Стремительным быстрым шагом, Бенджамин направился в свою коморку. Взглядом, обведя комнату, он остановился на небольшой полке, на которой был расположен чистый пергамент, а также небольшая стопка полученный писем. Рука скользнула меж сложенных пачкой пергаментных листьев, нащупав гладкие свежесрезанные ветви. Приготовленные заранее они ждали своего часа и вот он наступил. Проведя острыми палочками по щеке, Бенджамин забегал вперед своих мыслей, пытаясь предугадать свои ощущения. Да, это то, что он хотел, то, что требовало его тело. Встав на колени, мужчина скинул с себя одеяния, оставшись полностью нагим. Замахнувшись, он резко ударил. Удар пришелся на спину. Прожигающая телесная боль пронзила тело, и не в силах сдержать порывистый крик он дал выход боли, копившейся внутри.
«Это тебе за неё» - решил Бенджамин сам за себя. В тот миг перед его глазами встал ребенок. Он ясно слышал её дыхание, такое слабое и прерывистое, как будто сейчас прислонился к её тельцу, чтобы распознать в ней жизнь. Сколько раз он полный решимости хотел проведать оставленного ребенка, но всегда его что-то останавливало. Не имея уверенности в том, что девочка жива, он истязал себя муками за совершенный шаг. Не проходило и дня, чтобы он не обращал молитвы за спасение своей души перед Господом за то, что взял на себя такой грех.
Новый удар. Закусив губу, он сдержался. Теперь в его голове была Идгит. Все события этого года связанные с ней. На протяжении всего времени она не оставляла попыток вернуть его. Ведь она была уверена, что он никуда не денется, и будет терпеть все ее выходки. Но это не так. Он нашел в себе силы на то, чтобы дать ей отпор. А ведь она говорила, что любит, что он ей нужен…

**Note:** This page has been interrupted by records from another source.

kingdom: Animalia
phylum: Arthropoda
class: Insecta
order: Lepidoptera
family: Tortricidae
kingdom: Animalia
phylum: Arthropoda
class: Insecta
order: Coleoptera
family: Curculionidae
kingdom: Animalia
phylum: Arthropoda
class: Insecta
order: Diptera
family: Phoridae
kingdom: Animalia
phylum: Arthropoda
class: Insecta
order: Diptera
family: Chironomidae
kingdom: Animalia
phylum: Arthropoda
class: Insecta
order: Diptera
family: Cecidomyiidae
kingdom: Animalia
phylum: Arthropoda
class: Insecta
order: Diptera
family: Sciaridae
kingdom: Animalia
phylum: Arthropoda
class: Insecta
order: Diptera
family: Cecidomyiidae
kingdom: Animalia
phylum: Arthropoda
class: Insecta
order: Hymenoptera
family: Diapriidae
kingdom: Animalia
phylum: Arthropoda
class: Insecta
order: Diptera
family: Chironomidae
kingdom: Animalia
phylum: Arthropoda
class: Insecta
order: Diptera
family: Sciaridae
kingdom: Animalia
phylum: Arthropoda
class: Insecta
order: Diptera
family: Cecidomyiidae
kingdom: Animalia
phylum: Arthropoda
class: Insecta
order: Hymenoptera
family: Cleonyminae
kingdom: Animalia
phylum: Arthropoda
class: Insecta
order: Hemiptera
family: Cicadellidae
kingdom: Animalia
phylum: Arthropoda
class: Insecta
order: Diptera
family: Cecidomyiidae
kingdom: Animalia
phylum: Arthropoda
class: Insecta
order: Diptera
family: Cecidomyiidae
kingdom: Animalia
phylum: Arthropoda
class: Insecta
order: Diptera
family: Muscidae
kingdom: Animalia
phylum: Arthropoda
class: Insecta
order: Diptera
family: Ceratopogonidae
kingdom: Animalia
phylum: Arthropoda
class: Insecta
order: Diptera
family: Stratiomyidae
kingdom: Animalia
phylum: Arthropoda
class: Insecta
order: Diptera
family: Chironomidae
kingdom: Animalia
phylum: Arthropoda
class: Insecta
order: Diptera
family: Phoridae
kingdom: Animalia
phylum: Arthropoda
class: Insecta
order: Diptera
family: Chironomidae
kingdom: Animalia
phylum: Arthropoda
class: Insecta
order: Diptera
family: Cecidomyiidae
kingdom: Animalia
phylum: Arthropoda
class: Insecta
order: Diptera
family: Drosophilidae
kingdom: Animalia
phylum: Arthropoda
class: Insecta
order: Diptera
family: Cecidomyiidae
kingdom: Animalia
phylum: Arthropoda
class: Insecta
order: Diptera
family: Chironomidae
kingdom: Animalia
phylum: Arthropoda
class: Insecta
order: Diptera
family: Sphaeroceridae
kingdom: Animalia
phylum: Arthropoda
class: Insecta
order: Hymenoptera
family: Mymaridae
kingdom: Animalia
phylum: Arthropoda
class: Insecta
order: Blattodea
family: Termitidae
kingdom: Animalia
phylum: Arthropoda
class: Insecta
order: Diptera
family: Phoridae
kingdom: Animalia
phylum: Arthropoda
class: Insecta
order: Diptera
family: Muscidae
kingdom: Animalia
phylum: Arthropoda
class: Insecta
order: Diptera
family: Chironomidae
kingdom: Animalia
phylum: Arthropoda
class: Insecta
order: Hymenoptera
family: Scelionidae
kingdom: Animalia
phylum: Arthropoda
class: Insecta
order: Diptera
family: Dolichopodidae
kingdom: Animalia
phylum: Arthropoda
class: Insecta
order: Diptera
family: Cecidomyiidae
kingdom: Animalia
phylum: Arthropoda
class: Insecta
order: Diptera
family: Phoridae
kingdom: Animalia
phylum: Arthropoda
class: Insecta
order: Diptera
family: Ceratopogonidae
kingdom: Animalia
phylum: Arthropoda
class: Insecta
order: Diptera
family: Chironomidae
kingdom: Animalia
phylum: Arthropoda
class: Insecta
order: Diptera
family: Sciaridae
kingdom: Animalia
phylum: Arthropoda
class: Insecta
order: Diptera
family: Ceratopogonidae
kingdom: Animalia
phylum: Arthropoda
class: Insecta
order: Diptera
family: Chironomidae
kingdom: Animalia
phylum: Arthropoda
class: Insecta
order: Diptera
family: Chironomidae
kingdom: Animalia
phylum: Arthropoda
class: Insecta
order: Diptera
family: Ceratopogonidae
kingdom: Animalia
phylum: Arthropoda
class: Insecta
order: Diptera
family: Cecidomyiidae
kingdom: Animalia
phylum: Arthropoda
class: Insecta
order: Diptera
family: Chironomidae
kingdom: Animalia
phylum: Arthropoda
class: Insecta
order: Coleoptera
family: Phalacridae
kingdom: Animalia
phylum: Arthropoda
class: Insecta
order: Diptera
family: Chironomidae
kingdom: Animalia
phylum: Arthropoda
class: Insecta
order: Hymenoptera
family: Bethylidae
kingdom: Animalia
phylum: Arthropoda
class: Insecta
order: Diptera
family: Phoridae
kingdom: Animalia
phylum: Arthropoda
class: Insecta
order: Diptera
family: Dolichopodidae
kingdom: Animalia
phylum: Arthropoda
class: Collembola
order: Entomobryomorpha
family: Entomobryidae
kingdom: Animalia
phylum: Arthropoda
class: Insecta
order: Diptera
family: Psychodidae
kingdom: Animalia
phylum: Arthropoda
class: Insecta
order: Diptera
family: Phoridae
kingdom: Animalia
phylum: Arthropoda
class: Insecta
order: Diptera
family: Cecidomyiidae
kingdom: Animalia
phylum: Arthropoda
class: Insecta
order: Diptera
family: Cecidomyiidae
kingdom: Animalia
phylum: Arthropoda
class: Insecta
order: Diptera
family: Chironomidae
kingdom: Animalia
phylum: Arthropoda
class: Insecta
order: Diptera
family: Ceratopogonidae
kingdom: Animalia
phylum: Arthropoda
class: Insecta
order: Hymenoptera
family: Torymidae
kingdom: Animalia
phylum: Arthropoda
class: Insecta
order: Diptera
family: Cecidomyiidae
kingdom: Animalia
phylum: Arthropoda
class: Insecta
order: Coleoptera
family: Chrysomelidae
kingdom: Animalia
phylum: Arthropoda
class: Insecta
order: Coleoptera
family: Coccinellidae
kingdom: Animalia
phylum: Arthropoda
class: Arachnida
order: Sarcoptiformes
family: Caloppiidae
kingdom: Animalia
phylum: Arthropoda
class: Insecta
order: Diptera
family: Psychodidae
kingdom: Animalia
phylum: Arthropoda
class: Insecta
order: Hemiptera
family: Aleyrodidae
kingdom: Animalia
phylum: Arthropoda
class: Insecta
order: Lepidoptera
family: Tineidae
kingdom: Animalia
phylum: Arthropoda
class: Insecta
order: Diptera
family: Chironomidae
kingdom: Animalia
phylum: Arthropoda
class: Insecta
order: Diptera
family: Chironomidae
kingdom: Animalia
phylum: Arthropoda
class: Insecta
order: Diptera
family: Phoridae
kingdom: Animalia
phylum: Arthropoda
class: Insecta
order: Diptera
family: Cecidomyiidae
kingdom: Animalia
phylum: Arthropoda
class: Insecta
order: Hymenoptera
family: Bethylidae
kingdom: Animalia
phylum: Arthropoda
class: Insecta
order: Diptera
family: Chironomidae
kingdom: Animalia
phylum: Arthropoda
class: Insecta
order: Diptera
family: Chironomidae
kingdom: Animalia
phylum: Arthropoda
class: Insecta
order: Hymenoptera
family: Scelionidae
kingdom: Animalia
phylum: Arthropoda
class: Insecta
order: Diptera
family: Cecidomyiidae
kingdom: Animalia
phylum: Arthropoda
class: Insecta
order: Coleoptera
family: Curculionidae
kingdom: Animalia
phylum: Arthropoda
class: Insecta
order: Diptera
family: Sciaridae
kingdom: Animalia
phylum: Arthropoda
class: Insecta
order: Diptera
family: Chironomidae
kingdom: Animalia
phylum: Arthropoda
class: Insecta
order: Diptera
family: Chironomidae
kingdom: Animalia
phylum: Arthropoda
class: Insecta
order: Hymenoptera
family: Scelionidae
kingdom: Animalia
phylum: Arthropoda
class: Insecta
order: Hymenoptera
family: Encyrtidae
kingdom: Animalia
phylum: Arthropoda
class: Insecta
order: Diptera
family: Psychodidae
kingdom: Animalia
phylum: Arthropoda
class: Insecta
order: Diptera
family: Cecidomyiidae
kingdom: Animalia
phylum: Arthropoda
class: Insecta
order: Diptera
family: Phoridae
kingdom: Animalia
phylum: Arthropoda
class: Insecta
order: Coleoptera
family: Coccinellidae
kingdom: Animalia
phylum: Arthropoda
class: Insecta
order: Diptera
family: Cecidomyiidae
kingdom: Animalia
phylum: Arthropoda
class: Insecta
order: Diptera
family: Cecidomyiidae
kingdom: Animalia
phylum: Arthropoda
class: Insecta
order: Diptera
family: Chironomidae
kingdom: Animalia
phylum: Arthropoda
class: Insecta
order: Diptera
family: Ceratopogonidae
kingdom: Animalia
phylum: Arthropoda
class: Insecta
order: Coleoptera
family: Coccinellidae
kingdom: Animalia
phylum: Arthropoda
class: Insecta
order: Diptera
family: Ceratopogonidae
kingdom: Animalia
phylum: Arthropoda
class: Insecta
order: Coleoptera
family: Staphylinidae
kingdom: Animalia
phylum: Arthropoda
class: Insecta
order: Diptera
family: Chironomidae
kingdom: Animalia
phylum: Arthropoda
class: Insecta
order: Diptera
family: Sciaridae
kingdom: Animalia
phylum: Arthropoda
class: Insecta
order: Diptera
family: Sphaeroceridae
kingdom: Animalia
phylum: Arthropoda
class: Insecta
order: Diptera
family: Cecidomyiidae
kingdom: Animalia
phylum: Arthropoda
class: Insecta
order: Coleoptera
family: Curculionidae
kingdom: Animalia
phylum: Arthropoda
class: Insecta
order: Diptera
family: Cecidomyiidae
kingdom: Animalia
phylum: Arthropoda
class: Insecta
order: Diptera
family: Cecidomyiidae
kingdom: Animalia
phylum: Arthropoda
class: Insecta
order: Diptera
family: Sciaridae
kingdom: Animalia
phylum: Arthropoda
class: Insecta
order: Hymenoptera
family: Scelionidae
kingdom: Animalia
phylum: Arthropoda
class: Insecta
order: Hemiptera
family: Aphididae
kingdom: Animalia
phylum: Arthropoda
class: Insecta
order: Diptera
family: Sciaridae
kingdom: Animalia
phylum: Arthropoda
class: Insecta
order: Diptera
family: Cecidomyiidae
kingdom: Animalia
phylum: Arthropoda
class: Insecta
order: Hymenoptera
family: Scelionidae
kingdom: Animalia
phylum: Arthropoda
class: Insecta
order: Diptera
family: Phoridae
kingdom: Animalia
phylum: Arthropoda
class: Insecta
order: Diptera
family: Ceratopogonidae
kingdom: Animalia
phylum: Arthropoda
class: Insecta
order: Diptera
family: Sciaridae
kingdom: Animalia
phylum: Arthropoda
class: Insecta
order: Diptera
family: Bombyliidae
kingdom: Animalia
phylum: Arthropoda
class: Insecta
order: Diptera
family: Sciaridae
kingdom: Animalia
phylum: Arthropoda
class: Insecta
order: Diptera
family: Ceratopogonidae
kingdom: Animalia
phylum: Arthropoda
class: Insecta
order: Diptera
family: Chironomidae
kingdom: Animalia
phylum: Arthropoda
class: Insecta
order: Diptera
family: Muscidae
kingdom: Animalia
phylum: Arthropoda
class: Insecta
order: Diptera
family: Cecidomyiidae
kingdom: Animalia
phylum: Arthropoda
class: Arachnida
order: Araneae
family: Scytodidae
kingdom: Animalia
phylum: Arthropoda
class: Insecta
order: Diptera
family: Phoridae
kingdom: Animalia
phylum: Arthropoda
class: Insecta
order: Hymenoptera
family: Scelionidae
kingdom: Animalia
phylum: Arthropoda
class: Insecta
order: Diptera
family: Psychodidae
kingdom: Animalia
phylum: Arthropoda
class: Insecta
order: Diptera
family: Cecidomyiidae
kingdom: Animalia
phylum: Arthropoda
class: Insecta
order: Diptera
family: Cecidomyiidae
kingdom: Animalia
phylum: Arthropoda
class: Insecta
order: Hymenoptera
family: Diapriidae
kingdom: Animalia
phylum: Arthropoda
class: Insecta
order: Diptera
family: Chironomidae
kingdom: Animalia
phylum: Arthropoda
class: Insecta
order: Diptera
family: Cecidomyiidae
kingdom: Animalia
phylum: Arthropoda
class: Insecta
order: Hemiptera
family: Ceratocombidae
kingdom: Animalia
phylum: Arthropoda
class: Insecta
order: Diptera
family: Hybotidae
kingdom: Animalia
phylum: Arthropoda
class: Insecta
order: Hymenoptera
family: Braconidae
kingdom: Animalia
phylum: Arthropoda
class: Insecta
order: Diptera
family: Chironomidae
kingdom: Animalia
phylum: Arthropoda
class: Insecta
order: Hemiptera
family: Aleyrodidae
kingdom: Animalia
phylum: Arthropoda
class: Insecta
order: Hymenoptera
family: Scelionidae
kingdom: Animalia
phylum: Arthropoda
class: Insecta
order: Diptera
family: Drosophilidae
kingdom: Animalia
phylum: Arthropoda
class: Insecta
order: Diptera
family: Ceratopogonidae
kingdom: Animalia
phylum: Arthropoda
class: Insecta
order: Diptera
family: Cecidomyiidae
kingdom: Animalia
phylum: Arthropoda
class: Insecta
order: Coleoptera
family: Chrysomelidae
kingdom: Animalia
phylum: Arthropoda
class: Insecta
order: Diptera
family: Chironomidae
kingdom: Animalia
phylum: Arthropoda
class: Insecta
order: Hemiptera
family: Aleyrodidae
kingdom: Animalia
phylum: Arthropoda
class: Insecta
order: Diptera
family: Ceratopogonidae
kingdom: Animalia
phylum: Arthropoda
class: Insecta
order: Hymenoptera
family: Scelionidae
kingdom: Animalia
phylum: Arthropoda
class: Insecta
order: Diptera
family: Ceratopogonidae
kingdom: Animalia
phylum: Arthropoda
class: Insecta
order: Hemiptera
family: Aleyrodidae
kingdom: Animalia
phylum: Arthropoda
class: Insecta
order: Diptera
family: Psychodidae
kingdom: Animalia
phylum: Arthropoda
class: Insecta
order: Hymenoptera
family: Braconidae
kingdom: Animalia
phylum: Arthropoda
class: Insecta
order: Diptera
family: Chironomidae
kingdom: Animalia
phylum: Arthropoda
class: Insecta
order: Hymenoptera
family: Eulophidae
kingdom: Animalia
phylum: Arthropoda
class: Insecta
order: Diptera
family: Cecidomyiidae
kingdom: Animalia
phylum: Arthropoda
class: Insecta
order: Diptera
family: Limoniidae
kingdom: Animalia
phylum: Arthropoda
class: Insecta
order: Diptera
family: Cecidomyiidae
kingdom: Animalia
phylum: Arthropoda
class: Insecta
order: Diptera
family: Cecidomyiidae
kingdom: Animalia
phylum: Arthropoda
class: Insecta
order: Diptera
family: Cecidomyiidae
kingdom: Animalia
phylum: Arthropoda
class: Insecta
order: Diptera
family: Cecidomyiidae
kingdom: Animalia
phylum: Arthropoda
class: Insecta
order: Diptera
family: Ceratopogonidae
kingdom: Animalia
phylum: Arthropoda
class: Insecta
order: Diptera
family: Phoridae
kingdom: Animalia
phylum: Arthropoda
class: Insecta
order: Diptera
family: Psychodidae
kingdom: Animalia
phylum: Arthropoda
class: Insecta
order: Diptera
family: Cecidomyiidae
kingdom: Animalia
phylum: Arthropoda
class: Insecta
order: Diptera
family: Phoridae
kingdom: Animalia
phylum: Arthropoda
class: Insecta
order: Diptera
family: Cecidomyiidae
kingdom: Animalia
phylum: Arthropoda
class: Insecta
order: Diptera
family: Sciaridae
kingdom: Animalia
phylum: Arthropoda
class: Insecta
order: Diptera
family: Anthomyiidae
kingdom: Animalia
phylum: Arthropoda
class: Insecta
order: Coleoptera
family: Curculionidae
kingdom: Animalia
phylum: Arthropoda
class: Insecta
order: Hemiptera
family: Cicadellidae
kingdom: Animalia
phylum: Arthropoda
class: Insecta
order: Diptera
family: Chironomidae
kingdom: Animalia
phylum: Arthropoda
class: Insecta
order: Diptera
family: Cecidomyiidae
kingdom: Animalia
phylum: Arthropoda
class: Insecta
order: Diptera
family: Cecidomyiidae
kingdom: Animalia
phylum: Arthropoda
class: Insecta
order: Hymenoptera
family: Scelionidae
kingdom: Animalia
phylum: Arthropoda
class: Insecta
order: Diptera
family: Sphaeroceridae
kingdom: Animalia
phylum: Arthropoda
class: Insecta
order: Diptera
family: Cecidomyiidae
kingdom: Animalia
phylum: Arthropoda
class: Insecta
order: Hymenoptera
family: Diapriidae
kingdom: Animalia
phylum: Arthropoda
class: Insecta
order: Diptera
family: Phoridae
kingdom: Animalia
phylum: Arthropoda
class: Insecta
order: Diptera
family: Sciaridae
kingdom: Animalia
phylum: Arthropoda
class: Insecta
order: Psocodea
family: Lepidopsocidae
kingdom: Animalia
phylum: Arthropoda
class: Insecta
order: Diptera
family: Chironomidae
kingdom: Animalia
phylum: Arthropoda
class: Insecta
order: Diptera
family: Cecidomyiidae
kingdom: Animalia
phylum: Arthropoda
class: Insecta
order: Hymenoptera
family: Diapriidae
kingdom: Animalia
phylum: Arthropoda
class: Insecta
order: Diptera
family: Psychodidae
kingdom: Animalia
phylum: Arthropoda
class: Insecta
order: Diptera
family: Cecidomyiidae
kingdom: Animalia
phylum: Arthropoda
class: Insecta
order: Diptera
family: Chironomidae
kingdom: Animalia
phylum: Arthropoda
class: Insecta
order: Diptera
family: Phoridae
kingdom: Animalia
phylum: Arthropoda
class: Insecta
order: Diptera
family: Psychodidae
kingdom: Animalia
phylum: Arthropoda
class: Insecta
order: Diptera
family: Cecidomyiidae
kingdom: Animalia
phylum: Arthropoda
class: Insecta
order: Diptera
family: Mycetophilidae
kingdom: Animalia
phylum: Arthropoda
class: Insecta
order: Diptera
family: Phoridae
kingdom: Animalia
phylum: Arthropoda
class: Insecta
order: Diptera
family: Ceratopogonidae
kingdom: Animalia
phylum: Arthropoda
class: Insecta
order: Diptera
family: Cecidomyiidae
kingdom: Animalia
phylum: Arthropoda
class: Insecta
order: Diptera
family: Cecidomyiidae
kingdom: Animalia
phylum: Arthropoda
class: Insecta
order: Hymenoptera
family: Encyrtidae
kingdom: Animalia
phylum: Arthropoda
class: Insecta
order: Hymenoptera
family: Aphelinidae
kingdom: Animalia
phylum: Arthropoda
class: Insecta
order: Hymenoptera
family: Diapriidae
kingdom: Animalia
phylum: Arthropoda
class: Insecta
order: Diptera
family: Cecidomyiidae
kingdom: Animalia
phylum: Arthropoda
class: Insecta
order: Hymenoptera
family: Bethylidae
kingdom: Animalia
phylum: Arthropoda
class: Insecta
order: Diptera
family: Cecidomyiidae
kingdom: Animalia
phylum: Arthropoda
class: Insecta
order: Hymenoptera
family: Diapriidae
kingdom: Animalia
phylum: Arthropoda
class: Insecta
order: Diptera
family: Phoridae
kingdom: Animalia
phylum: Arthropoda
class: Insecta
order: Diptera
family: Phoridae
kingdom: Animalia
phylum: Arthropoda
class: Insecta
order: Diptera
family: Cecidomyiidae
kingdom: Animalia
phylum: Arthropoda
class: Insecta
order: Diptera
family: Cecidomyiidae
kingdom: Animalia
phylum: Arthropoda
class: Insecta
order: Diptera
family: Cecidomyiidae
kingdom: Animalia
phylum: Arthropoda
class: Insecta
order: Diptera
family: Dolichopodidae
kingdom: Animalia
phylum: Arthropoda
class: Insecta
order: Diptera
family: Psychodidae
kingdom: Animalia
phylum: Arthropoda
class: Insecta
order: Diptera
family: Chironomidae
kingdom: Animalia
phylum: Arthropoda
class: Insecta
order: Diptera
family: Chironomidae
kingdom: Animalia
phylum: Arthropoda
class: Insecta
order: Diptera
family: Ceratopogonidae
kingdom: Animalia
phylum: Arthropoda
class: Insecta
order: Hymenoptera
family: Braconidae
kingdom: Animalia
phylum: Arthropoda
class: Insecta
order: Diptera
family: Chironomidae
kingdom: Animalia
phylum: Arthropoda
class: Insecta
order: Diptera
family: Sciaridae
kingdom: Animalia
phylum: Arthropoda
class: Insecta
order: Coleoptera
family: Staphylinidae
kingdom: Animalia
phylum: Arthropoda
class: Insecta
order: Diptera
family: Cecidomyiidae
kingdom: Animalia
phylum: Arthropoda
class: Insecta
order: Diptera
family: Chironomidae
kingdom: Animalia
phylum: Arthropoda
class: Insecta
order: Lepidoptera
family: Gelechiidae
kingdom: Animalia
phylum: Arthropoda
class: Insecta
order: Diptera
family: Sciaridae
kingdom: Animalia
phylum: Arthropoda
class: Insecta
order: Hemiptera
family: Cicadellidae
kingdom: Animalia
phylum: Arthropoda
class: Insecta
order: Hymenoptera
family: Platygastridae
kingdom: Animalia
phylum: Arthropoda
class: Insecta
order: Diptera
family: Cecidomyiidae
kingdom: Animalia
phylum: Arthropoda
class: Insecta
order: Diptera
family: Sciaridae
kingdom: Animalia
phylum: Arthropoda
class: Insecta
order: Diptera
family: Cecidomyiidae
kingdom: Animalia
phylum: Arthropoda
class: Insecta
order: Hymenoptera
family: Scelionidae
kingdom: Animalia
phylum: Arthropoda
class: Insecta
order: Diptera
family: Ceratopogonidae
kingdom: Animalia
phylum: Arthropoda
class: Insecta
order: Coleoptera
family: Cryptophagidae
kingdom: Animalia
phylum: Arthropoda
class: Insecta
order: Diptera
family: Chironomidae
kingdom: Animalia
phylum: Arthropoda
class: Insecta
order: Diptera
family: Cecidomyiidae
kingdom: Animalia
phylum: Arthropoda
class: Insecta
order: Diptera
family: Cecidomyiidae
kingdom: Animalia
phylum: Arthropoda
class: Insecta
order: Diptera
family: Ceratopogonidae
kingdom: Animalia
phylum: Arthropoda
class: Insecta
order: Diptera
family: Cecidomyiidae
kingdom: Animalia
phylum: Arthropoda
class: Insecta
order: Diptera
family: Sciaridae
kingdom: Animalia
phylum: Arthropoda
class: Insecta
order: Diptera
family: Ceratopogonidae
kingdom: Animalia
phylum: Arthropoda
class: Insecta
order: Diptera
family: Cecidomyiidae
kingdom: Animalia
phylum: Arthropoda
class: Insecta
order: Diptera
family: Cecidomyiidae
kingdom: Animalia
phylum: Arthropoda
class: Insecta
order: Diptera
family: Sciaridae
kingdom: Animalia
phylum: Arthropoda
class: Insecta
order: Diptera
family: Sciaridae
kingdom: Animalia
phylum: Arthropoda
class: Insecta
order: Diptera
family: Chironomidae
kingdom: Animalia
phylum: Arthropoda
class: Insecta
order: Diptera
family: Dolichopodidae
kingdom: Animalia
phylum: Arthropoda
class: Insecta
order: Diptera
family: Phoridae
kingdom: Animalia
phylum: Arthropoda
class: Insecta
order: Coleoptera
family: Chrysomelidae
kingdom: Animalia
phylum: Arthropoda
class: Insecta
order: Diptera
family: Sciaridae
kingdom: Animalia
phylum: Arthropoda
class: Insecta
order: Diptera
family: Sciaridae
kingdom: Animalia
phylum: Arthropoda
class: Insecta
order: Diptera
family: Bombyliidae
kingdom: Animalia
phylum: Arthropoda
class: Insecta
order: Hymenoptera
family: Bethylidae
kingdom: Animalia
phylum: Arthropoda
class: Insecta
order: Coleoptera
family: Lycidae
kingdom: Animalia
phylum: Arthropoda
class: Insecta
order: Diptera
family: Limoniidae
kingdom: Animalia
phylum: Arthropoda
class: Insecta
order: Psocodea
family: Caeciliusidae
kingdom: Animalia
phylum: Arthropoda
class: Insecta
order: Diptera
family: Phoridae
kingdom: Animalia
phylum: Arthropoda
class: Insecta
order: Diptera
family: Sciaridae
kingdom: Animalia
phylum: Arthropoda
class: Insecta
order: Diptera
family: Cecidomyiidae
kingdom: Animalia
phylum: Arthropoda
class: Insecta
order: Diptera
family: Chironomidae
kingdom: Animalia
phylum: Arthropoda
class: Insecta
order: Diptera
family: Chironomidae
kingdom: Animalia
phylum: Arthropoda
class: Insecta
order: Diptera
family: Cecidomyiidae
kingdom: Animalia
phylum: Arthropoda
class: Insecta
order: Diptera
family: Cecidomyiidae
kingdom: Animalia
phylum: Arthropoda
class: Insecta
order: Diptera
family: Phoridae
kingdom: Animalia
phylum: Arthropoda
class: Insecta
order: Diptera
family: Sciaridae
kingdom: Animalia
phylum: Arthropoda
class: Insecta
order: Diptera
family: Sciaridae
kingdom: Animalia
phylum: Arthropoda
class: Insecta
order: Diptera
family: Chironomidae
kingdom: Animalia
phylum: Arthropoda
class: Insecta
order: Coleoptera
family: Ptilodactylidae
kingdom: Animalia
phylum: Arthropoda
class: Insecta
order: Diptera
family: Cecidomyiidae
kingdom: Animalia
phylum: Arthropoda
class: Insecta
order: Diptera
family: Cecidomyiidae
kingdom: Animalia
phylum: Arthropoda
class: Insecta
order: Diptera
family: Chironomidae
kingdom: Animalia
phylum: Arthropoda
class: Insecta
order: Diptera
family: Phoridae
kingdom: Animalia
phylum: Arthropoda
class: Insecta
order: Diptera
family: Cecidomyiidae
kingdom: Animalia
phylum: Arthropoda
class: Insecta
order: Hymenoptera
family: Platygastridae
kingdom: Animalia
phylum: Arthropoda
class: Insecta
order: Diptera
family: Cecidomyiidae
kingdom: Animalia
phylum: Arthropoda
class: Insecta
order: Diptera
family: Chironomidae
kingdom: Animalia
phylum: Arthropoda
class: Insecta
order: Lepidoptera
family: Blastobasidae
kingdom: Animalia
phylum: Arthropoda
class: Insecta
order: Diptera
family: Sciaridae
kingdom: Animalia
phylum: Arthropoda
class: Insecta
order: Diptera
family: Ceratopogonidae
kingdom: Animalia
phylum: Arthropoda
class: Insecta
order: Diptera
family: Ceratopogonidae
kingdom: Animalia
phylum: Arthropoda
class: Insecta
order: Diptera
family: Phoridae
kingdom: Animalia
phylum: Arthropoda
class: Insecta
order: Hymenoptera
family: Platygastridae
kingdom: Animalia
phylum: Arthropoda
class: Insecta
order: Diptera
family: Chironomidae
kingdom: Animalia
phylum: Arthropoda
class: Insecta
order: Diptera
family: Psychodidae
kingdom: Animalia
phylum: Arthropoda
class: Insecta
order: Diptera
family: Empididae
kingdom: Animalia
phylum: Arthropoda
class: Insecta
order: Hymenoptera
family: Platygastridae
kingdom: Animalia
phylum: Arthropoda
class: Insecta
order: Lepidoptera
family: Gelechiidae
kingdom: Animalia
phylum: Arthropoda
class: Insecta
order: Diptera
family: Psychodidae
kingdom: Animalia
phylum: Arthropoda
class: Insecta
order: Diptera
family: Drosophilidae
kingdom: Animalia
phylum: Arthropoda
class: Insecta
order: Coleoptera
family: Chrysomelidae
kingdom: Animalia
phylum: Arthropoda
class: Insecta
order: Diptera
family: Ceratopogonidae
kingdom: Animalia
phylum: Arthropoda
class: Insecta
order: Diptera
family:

Бенджамин снова ударил себя. Лицо Идгит признающееся ему в любви вызвало отвращения. За этими словами скрывалась пустота – ничего. Сколько раз он пытался призвать её к ответственности. Сколько раз вынуждал признать свою неправоту, но нет. Она до конца была уверена в том, что сделала все правильно и готова была пожертвовать собой, лишь бы не отказываться от своих слов. А ему так важно было, что б она поняла, осознала. Что она только не делала в попытках вернуть его. Соблазнения, гнев, истерика – все попытки обращались прахом. Она кричала, что ненавидит его, что он сломал ее жизнь, пытаясь ударить, чтобы хоть как-то зацепить его и вывести на эмоции, но он только все больше закрывался в себе. Невыносимость мысли, что впервые в жизни она прилагает все усилия, чтобы получить желаемое, но не может это получить доводило ее до безумия. Идгит плохо спала, мало ела, практически не выходила из комнаты, пока не перестала совсем показываться на люди. Иногда у неё случались обострения, и она начинала без умолку выкрикивать его имя, но это случалось не часто. Дети боялись её. Она осталась одна, наедине с самой собой и правдой, которую решила пронести через жизнь. И только тихие ночные рыдания давали понять, что она жива.
Телесные наказанья способные заглушить угрызения совести и умерщвление души. Теперь он верил в это. Физическая боль смогла свести на нет внутренние, разрывающие сознание крики. Стало легче. Поднявшись с колен, Бенджамин оделся, скрывая раны за слоями материи.
— Сегодня я сделаю это. И больше не буду искать себя оправдания, потому что оправданий больше не осталось! – произнес он, придавая уверенность своим словам.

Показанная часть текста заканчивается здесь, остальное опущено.